# Speedway Century...



## DIRT BOY (Aug 22, 2002)

Any RBR members going? want to hook up? Looking for a smaller moderate to mod-fast group to riding the 100 miler.


----------



## talentous (Oct 17, 2005)

*Speedway*

My team will be there. And I believe we are doing the full century. Last year we did the metric, but rode from Kendall to make it a full 100.

We cruise at 23 - 25. You are welcome to join us.

www.teampaisa.com


----------



## DIRT BOY (Aug 22, 2002)

talentous said:


> My team will be there. And I believe we are doing the full century. Last year we did the metric, but rode from Kendall to make it a full 100.
> 
> We cruise at 23 - 25. You are welcome to join us.
> 
> www.teampaisa.com


Cool. I will try to llok for you guys. I am on a BLUE Competition Cycles RC6 bike with Black/Blue/White helmet.


----------



## Centuryx3 (Jul 21, 2005)

*Wave as you pass my Ass!*



talentous said:


> We cruise at 23 - 25. You are welcome to join us.
> 
> www.teampaisa.com


I pant at 23-25, so I'll do the Century solo. I'll be on the yellow Oswald.


----------



## 80z28s6 (Feb 10, 2005)

Would love to do that ride but I'll be in Hawaii on my honeymoon!!


----------



## DIRT BOY (Aug 22, 2002)

80z28s6 said:


> Would love to do that ride but I'll be in Hawaii on my honeymoon!!


Congrats! I went to Hawaii on my HM at this time of year in 2003. Have fun!


----------

- [Problem requirements]
Copy the Speedway Century thread between "Any RBR members" and "(Oct 17, 2005)", inclusive, substituting "pack" for "group". The records aren't needed for any of this.

- [Records]
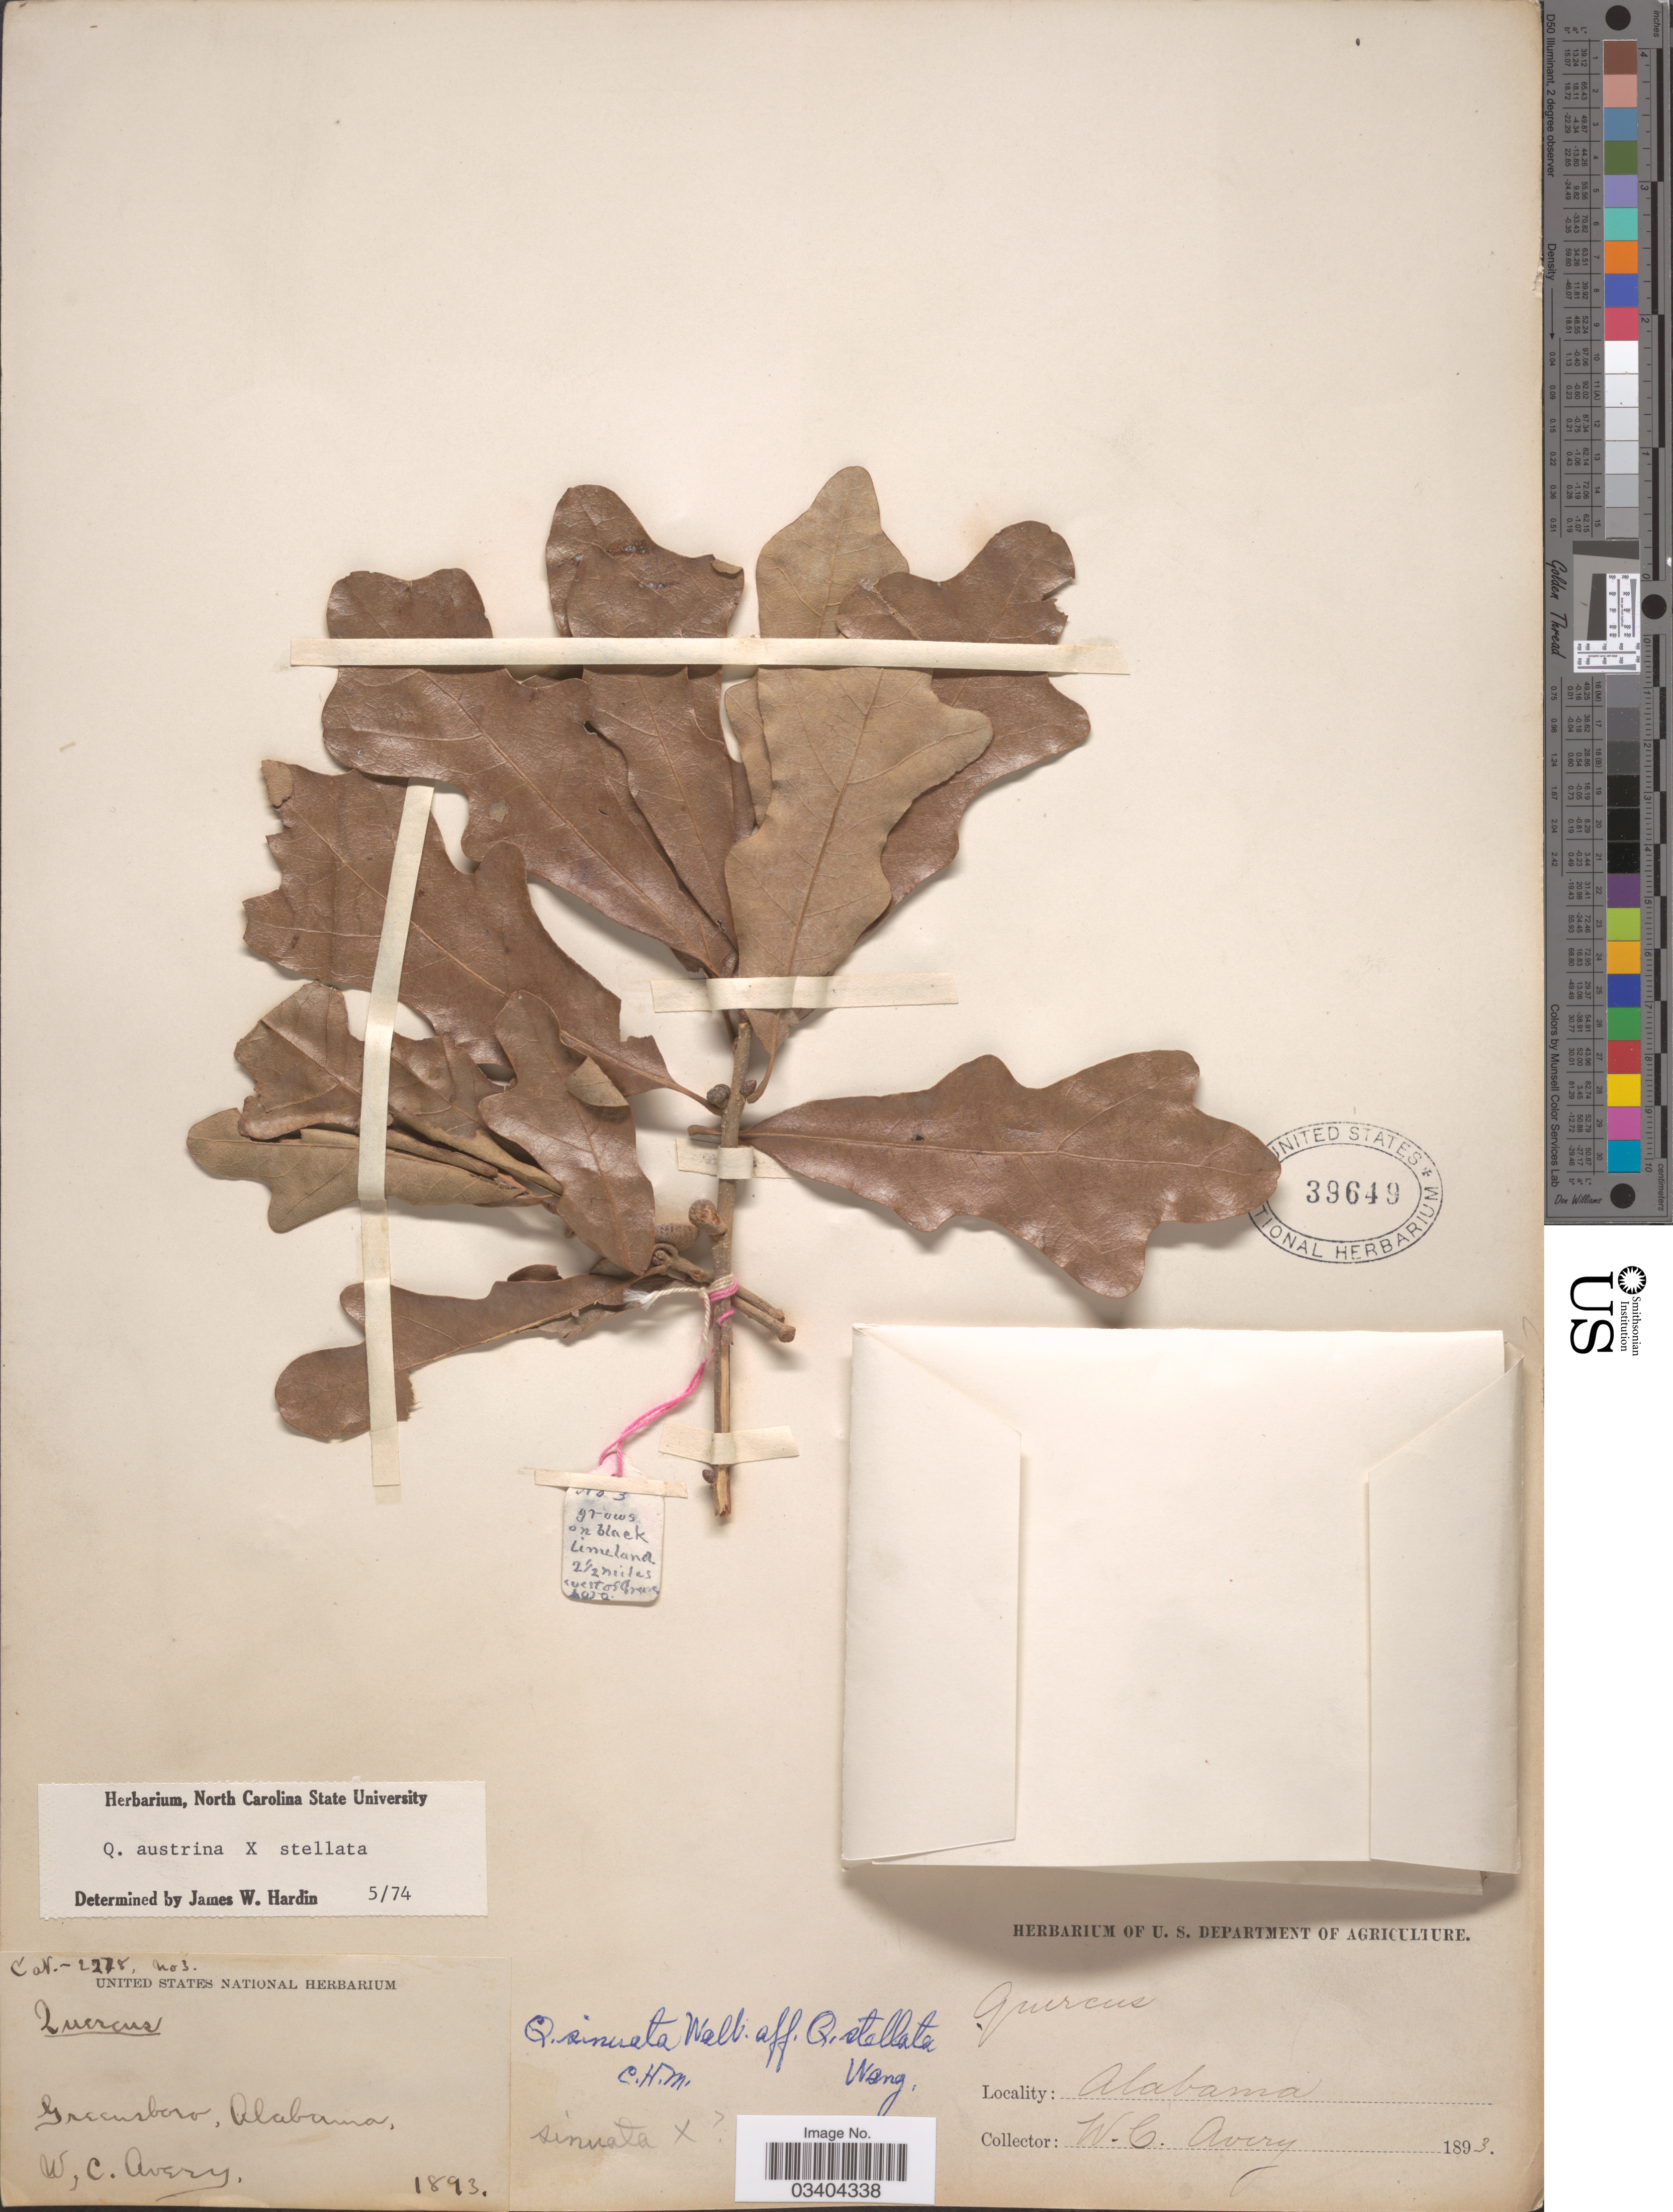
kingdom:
...
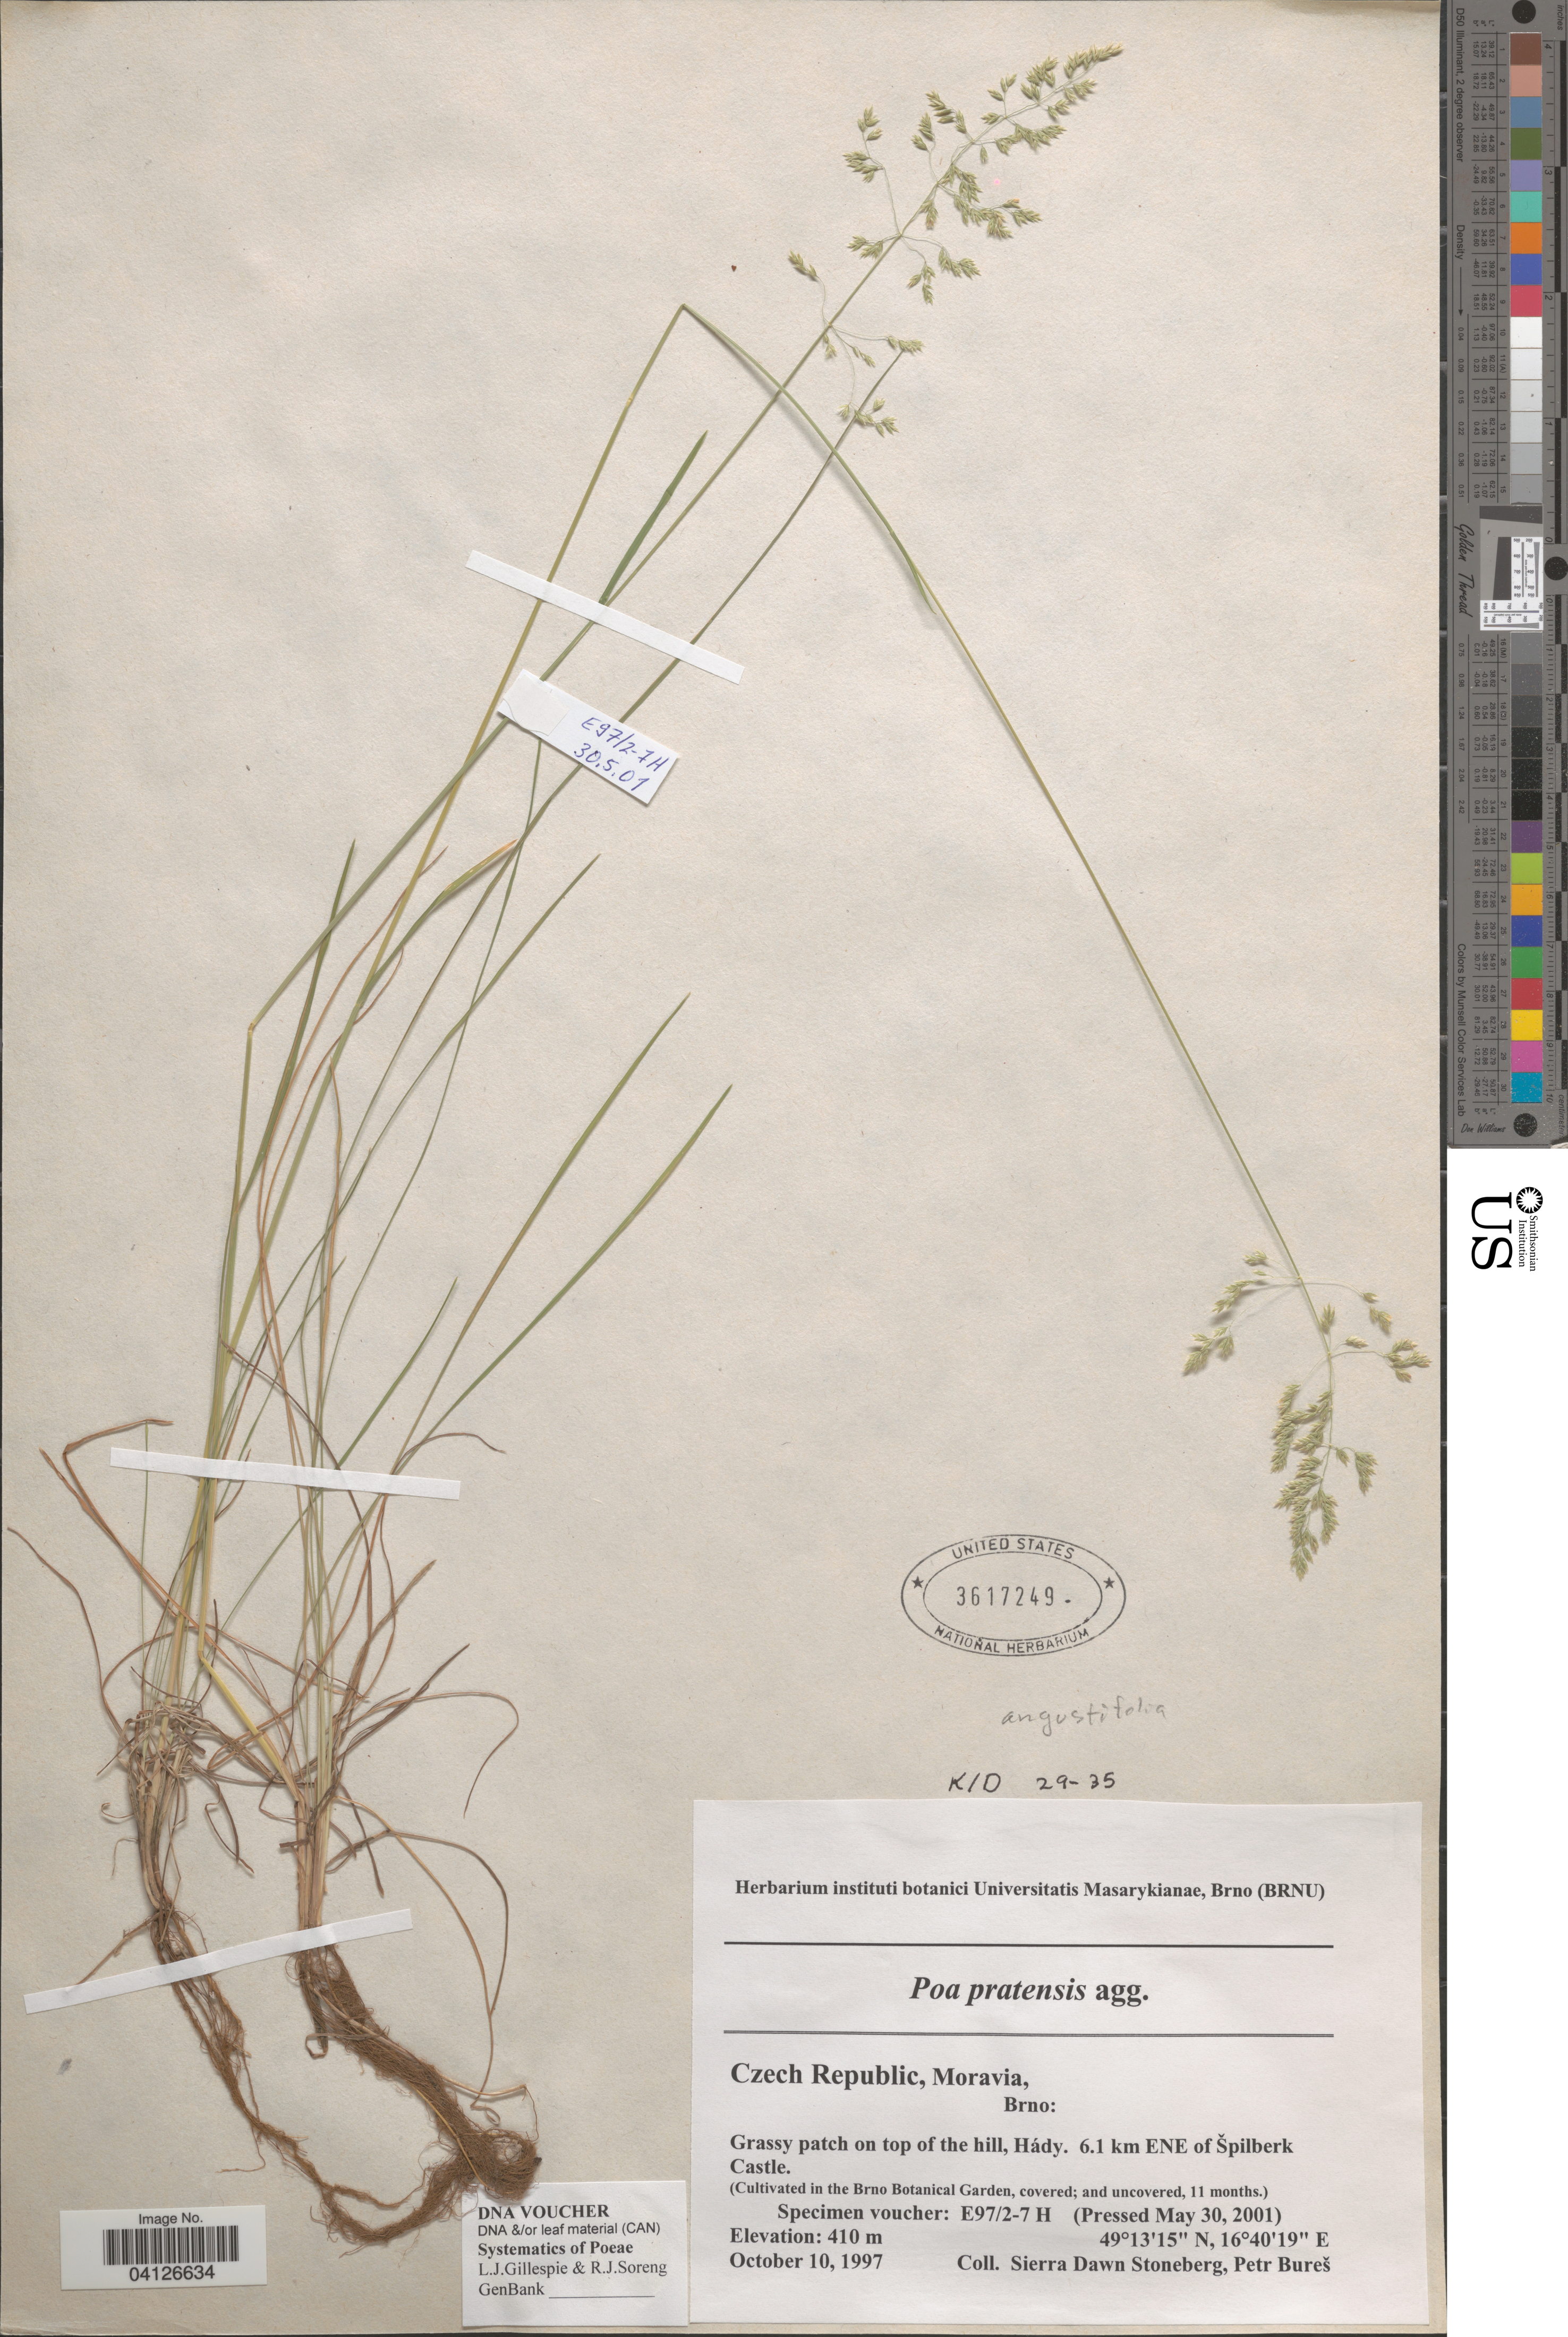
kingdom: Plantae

- [Exercise solution]
Any RBR members going? want to hook up? Looking for a smaller moderate to mod-fast pack to riding the 100 miler.


----------



## talentous (Oct 17, 2005)